Task prompt: Which lines run from the line with "M537 59 867 88 580 164 549 91Z" through the line with "M478 219 624" in the entries below? Print them exactly, both ends included, and nothing more.

Dataset entries:
┌──
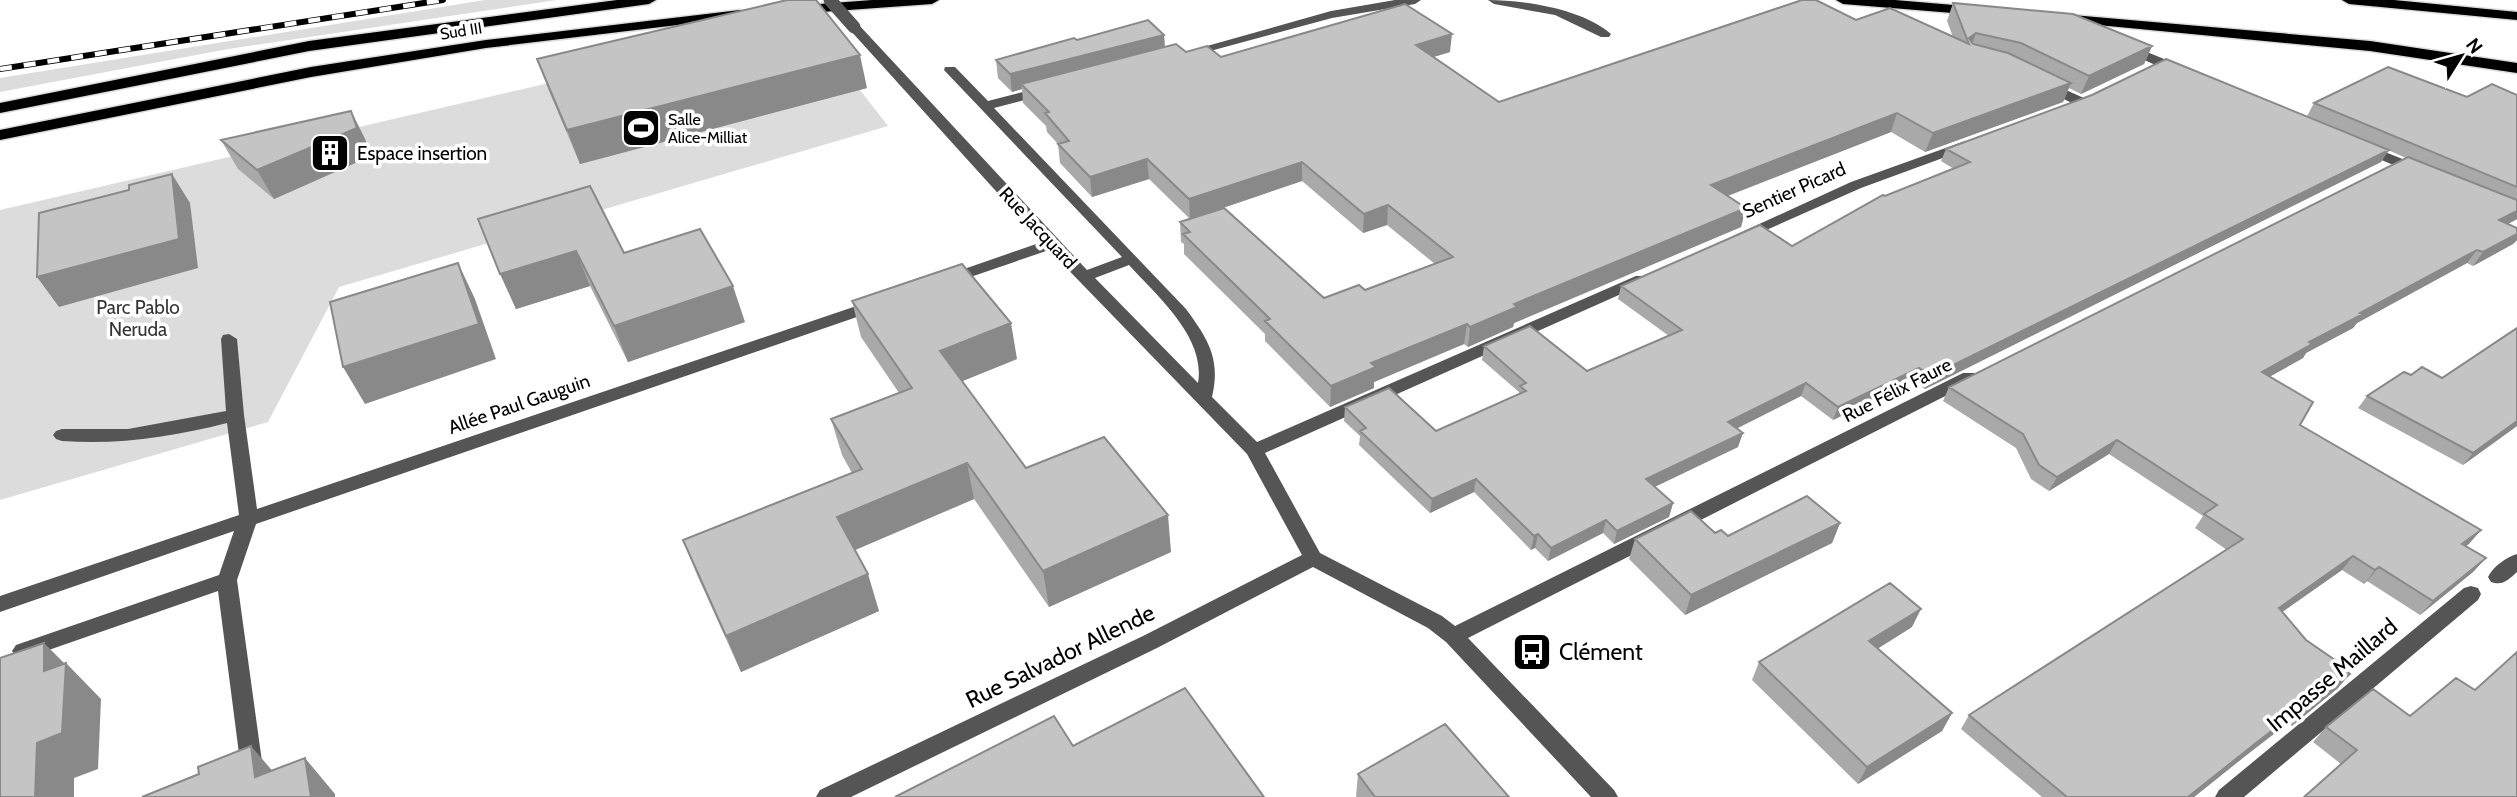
<svg xmlns="http://www.w3.org/2000/svg" width="2517" height="797" font-family="Cabin,sans-serif">
  <style>
    .green { fill: #dcdcdc }
    .lines { fill: none; stroke-linecap: round; stroke-linejoin: round }
    .highway-casing { stroke: #dbdbdb; stroke-width: 3 }
    .minor { fill: #555; fill-rule: evenodd }
    .highway { fill: #000; fill-rule: evenodd }
    .rail-casing { stroke: #000; stroke-width: 6 }
    .rail { stroke: #fff; stroke-width: 4.5; stroke-dasharray: 12; stroke-linecap: butt }
    .minor-bridge { stroke: #555; stroke-width: 13 }
    .wall { fill: #a9a9a9 }
    .shaded-wall { fill: #898989 }
    .building { fill: #c4c4c4; stroke: #898989; stroke-width: 2 }
    .labels { text-anchor: middle; dominant-baseline: central; stroke-width: 7; stroke-linejoin: round; paint-order: stroke }
    .far-street-label { font-size: 16px; fill: #000; stroke: #fff }
    .far-poi-label { font-size: 16px; fill: #000; stroke: #fff; text-anchor: start }
    .poi-label { font-size: 19px; fill: #000; stroke: #fff; text-anchor: start }
    .street-label { font-size: 19px; fill: #000; stroke: #fff }
    .park-label { font-size: 19px; fill: #333; stroke: #fff }
    .near-poi-label { font-size: 23px; fill: #000; stroke: #fff; text-anchor: start }
    .near-street-label { font-size: 23px; fill: #000; stroke: #fff }
  </style>
  <rect width="100%" height="100%" fill="#fff"/>
  <!-- green -->
  <path class="green" d="M485 0H557L228 49 0 92V78Z
    M808 23 888 126 339 287 268 422 0 500V210Z"/>
  <g class="lines">
    <!-- highway casing -->
    <g class="highway-casing">
      <path id="highway" d="M617 0H656L649 4 309 51 0 113V103L309 41Z
        M872 0H939L932 4 793 14 786 10 793 6Z
        M1836 0H1895L1977 7 1984 11 1977 15 1843 4Z
        M2342 0H2394L2517 12V20L2349 4Z
        M740 10 745 11 747 14 745 17 486 48 311 77 0 140V130L311 67 486 40Z
        M2061 14 2370 41 2517 63V73L2370 51 2056 21 2054 18Z"/>
    </g>
    <!-- minor -->
    <path class="minor" d="M1395 0H1421L1415 4 1332 18 1188 57 1182 53 1331 11Z
      M1488 0C1524 0 1583 9 1611 34L1609 37H1601L1555 15 1494 4Z
      M854 23 858 24 1087 270 1122 257 944 70 945 67H955L988 101 1043 87 1048 88V94L994 108 1186 309C1208 339 1221 359 1212 397L1257 442 1636 276H1648L1650 279 1648 282 1265 453 1320 553 1442 616 1455 626 1963 373H1975L1978 377 1975 381 1468 638 1614 790 1618 797H1591L1446 642 1428 628 1313 567 1157 648 851 797H816L820 790 1143 636 1302 555 1247 454 1049 250 953 283H941L939 280 941 277 1042 242 850 30 848 27ZM1129 265C1157 296 1206 337 1198 383L1095 278Z
      M2130 45 2186 68 2187 71 2186 74H2176L2126 52 2124 49Z
      M2046 81 2086 99 2088 102 2086 105H2076L2041 88 2039 85Z
      M1965 141 1972 145 1970 148 1861 188 1746 239 1741 241 1733 236 1851 182Z
      M2365 144 2425 168 2427 171 2425 174H2415L2360 151 2358 148Z
      M874 300 880 301 882 305 880 309 256 524 237 580 263 769 260 776 252 779 244 776 241 769 218 591 23 659 16 657 12 651 16 645 219 575 234 531 0 612V596L239 515 227 423C172 437 119 445 62 441L56 439 53 435 56 431 62 429H128L226 411 221 339 223 335 229 334 237 339 244 415 257 509Z
      M2517 554V572C2508 580 2503 586 2491 582L2488 577C2493 567 2506 557 2517 554Z
      M2471 586 2478 588 2481 594 2478 600 2244 797H2215L2219 790 2464 588Z"/>
    <!-- highway -->
    <use href="#highway" class="highway"/>
    <!-- rail casing -->
    <g class="rail-casing">
      <path id="rail" d="M0 69 443 0"/>
    </g>
    <!-- rail -->
    <use href="#rail" class="rail"/>
    <!-- minor-bridge -->
    <path class="minor-bridge" d="M830 0 854 27"/>
  </g>
  <!-- wall -->
  <path class="wall" d="M1953 3 2152 46 2144 64 2081 94 2069 88 2063 102 1925 152 1891 132 1728 196 1746 208 1741 227 1514 323 1513 327 1468 347 1464 344 1374 382V388L1330 407 1265 341V334L1184 254V244L1181 242 1180 222 1324 298 1365 290 1435 264 1387 225 1363 233 1302 181 1190 219 1149 179 1092 197 1060 163 1058 144 1047 132 1046 126 1023 103 1022 89 1012 92 998 78 996 60 1077 40 1164 35 1165 47 1186 52 1221 57 1450 52 1433 57 1499 102 1856 20 1953 37 1947 21Z
    M537 59 867 88 580 164 549 91Z
    M2517 95V219L2508 224 2517 228V240L2513 244 2473 266 2467 263 2357 323 2353 328 2306 353 2303 358 2269 377 2300 425 2481 530 2466 546 2486 558 2473 572 2420 615 2367 581 2364 584 2342 570 2282 612 2306 640 2346 672 2338 688 2292 726 2288 723 2244 757 2194 797H2042L1961 729 1969 715 2227 550 2195 528 2203 516 2109 454 2049 491 2031 479 2016 448 1943 401 1949 387 2406 158 2388 150 2381 162 1925 389 1913 381 1833 420 1801 396 1737 428 1738 447 1654 487 1673 503 1669 517 1614 544 1603 533 1548 561 1535 548 1531 550 1474 492 1430 513 1359 445 1360 436 1344 421 1345 407 1436 431 1519 394V392L1482 360 1484 346 1587 371 1669 336 1618 299 1621 286 1792 246 1885 196 1954 169 1941 161 1946 149 2357 137 2307 116 2314 103Z
    M351 111 365 139 371 156 274 199 238 169 221 140Z
    M478 219 624 253 745 322 628 362 590 286 516 309Z
    M852 301 1017 359 962 381 1026 468 1171 552 1049 607 974 499 855 550 879 611 741 672 698 577 683 540 852 473 842 455 831 419 899 393 861 337Z
    M2367 396 2517 426 2463 465 2358 408Z
    M1840 523 1832 543 1685 615 1629 559 1635 539 1715 533 1728 536Z
    M1912 627 1877 649 1952 713 1942 731 1858 784 1752 680 1759 662Z
    M2475 690 2517 797 2341 764 2313 742 2326 727 2410 716Z
    M1358 774 1509 797H1356Z"/>
  <!-- shaded-wall -->
  <path class="shaded-wall" d="M1976 33 1970 51 1969 38Z
    M1452 34 1450 52 1414 63 1416 45Z
    M1164 35 1165 52 1021 84 1022 89 1012 92 1010 74Z
    M2152 46 2144 64 2081 94 2089 76Z
    M860 55 867 88 580 164 567 130Z
    M2071 83 2063 102 1925 152 1933 133Z
    M351 111 365 139 371 156 274 199 257 170Z
    M1897 113 1891 132 1706 204 1711 185Z
    M2389 150 2381 162 1925 389 1931 376Z
    M1147 159 1149 179 1092 197 1090 177Z
    M1302 162V181L1190 219 1189 199Z
    M172 174 190 203 198 268 59 307 37 277Z
    M1388 205 1387 225 1363 233 1364 214Z
    M1746 208 1741 227 1514 323 1513 327 1468 347 1470 327 1514 304Z
    M2517 211V219L2489 234 2499 220Z
    M2517 234V240L2513 244 2473 266 2483 252Z
    M2477 250 2467 263 2357 323 2353 328 2306 353 2303 358 2253 386 2262 372 2309 342 2360 313Z
    M576 251 590 286 516 309 500 274Z
    M458 263 475 299 496 359 365 404 343 367Z
    M733 286 745 322 628 362 614 326Z
    M1011 323 1017 359 948 387 940 351Z
    M1467 324 1464 344 1374 382V388L1330 407 1331 386 1371 363Z
    M1919 368 1913 381 1833 420 1838 407Z
    M1806 383 1801 396 1724 435 1728 422Z
    M2517 421V426L2463 465 2473 453Z
    M1743 433 1738 447 1642 493 1646 479Z
    M2117 440 2109 454 2049 491 2057 477Z
    M967 463 974 499 848 553 837 517Z
    M1476 479 1474 492 1430 513 1432 499Z
    M1673 503 1669 517 1614 544 1617 531Z
    M1168 515 1171 552 1049 607 1043 571Z
    M1606 520 1603 533 1548 561 1551 548Z
    M1840 523 1832 543 1685 615 1691 595Z
    M2481 530 2469 544 2450 558 2462 544Z
    M1538 534 1535 548 1531 550 1534 536Z
    M2353 556 2342 570 2268 622 2279 608Z
    M2486 558 2473 572 2420 615 2433 601Z
    M2379 567 2367 581 2364 584 2375 570Z
    M868 574 879 611 741 672 726 636Z
    M1921 609 1912 627 1861 659 1869 641Z
    M44 643 66 665V663L101 699 98 769 74 778V797H35L37 743 44 671Z
    M2350 674 2338 688 2292 726 2304 712Z
    M2300 709 2288 723 2244 757 2194 797H2188L2256 743Z
    M1952 713 1942 731 1858 784 1867 767Z
    M251 746 282 782 255 777Z
    M305 758 335 794V797H311Z"/>
  <!-- building -->
  <path class="building" d="M787 0H816L860 55 567 130 537 59Z
    M1802 0H1816L1856 20 1890 8 1969 44 1953 3 2073 14 2152 46 2089 76 2021 43 1976 33 1969 38 1973 44 2008 53 2071 83 1933 133 1897 113 1711 185 1746 208 1514 304 1517 307 1470 327 1467 324 1371 363 1376 367 1331 386 1265 321 1270 319 1183 234 1190 232 1180 222 1224 208 1324 298 1359 285 1365 290 1453 257 1388 205 1364 214 1302 162 1189 199 1147 159 1090 177 1058 144 1069 141 1045 113 1049 112 1021 84 1176 44 1186 52 1207 46 1221 57 1405 4 1452 34 1416 45 1499 102Z
    M1148 20 1164 35 1010 74 996 60 1074 38 1077 40Z
    M2166 59 2389 150 1931 376 1919 368 1838 407 1806 383 1728 422 1743 433 1646 479 1673 503 1617 531 1606 520 1551 548 1538 534 1534 536 1476 479 1432 499 1360 431 1366 428 1345 407 1389 388 1436 431 1526 391 1520 386 1526 383 1484 346 1530 326 1587 371 1682 330 1621 286 1760 225 1792 246 1883 195 1885 196 1970 162 1946 149 2092 95Z
    M2388 67 2467 97 2492 84 2517 95V187L2314 103Z
    M351 111 357 128 257 170 221 140Z
    M2408 157 2517 200V211L2499 220 2517 228V234L2483 252 2477 250 2360 313 2363 314 2309 342 2312 344 2262 372 2313 402 2300 425 2481 530 2462 544 2486 558 2433 601 2379 567 2375 570 2353 556 2279 608 2306 640 2348 669 2346 671 2350 674 2304 712 2300 709 2256 743 2188 797H2067L1969 715 2243 539 2204 514 2217 505 2117 440 2057 477 2039 465 2023 434 1949 387Z
    M172 174 179 239 37 277 39 213 129 190V185Z
    M590 186 624 253 700 229 733 286 614 326 576 251 500 274 478 219Z
    M458 263 479 324 343 367 330 302Z
    M962 264 1011 323 940 351 1026 468 1104 437 1168 515 1043 571 967 463 837 517 868 574 726 636 683 540 862 469 831 419 912 388 852 301Z
    M2517 328V421L2473 453 2367 396 2404 372 2411 375 2422 367 2442 378Z
    M1807 496 1840 523 1691 595 1635 539 1691 511 1715 533 1721 530 1728 536Z
    M1890 583 1921 609 1869 641 1952 713 1867 767 1759 662Z
    M44 643V671L66 663 62 733 37 743 35 797H0V658Z
    M2517 652V797H2304L2357 750 2326 727 2373 689 2410 716 2456 678 2475 690Z
    M1185 688 1264 797H895L1054 716 1073 746Z
    M1445 724 1509 797H1375L1358 774Z
    M251 746 255 777 305 758 311 797H142L199 774 198 767Z"/>
  <!-- icons -->
  <defs>
    <g id="stadium-square" transform="scale(2.0125)"><rect x="-9" y="-9" width="18" height="18" rx="4" fill="#000" stroke="#fff"/><path d="M0-5a6.5 5 0 1 0 0 10a6.5 5 0 1 0 0-10ZM-3.5-1.8h7v3.6h-7Z" fill="#fff"/></g>
    <g id="building-square" transform="scale(2.0125)"><rect x="-9" y="-9" width="18" height="18" rx="4" fill="#000" stroke="#fff"/><path d="M-4-6H4V6H1V3H-1V6H-4ZM-2.5-4.3h1.7v1.8h-1.7ZM.8-4.3h1.7v1.8H.8ZM-2.5-1h1.7V.8h-1.7ZM.8-1h1.7V.8H.8Z" fill="#fff"/></g>
    <g id="bus-square" transform="scale(2.0125)"><rect x="-9" y="-9" width="18" height="18" rx="4" fill="#000" stroke="#fff"/><path d="M-5-6H5V4H4V6H2V4H-2V6H-4V4H-5ZM-3.5-4V0h7V-4ZM-3.5 1.2v1.5H-2V1.2ZM2 1.2v1.5H3.5V1.2Z" fill="#fff"/></g>
  </defs>
  <g fill-rule="evenodd">
    <use href="#stadium-square" x="641" y="128"/>
    <use href="#building-square" x="330" y="153"/>
    <use href="#bus-square" x="1532" y="652"/>
  </g>
  <g class="labels">
    <!-- far-street labels -->
    <g class="far-street-label">
      <text transform="translate(461 31) rotate(-9)">Sud III</text>
    </g>
    <!-- far-poi labels -->
    <g class="far-poi-label">
      <text x="668" y="119">Salle<tspan x="668" dy="18">Alice-Milliat</tspan></text>
    </g>
    <!-- poi labels -->
    <g class="poi-label">
      <text x="357" y="153">Espace insertion</text>
    </g>
    <!-- street labels -->
    <g class="street-label">
      <text transform="translate(1794 190) rotate(-24)">Sentier Picard</text>
      <text transform="translate(1038 228) rotate(47)">Rue Jacquard</text>
      <text transform="translate(1897 390) rotate(-27)">Rue Félix Faure</text>
      <text transform="translate(519 404) rotate(-19)">Allée Paul Gauguin</text>
    </g>
    <!-- park labels -->
    <g class="park-label">
      <text x="138" y="307">Parc Pablo<tspan x="138" dy="22">Neruda</tspan></text>
    </g>
    <!-- near-poi labels -->
    <g class="near-poi-label">
      <text x="1559" y="652">Clément</text>
    </g>
    <!-- near-street labels -->
    <g class="near-street-label">
      <text transform="translate(1060 656) rotate(-26)">Rue Salvador Allende</text>
      <text transform="translate(2332 675) rotate(-40)">Impasse Maillard</text>
    </g>
  </g>
  <!-- north arrow -->
  <g transform="translate(2461 56) rotate(53)" stroke="#ffffff" stroke-width="5" paint-order="stroke">
  <path d="M0-5L12 26L0 18L-12 26Z" fill="#000000"/>
  <text y="-10" font-size="19" font-weight="bold" text-anchor="middle" fill="#000000">N</text>
  </g>
</svg>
└──
Result below:
    M537 59 867 88 580 164 549 91Z
    M2517 95V219L2508 224 2517 228V240L2513 244 2473 266 2467 263 2357 323 2353 328 2306 353 2303 358 2269 377 2300 425 2481 530 2466 546 2486 558 2473 572 2420 615 2367 581 2364 584 2342 570 2282 612 2306 640 2346 672 2338 688 2292 726 2288 723 2244 757 2194 797H2042L1961 729 1969 715 2227 550 2195 528 2203 516 2109 454 2049 491 2031 479 2016 448 1943 401 1949 387 2406 158 2388 150 2381 162 1925 389 1913 381 1833 420 1801 396 1737 428 1738 447 1654 487 1673 503 1669 517 1614 544 1603 533 1548 561 1535 548 1531 550 1474 492 1430 513 1359 445 1360 436 1344 421 1345 407 1436 431 1519 394V392L1482 360 1484 346 1587 371 1669 336 1618 299 1621 286 1792 246 1885 196 1954 169 1941 161 1946 149 2357 137 2307 116 2314 103Z
    M351 111 365 139 371 156 274 199 238 169 221 140Z
    M478 219 624 253 745 322 628 362 590 286 516 309Z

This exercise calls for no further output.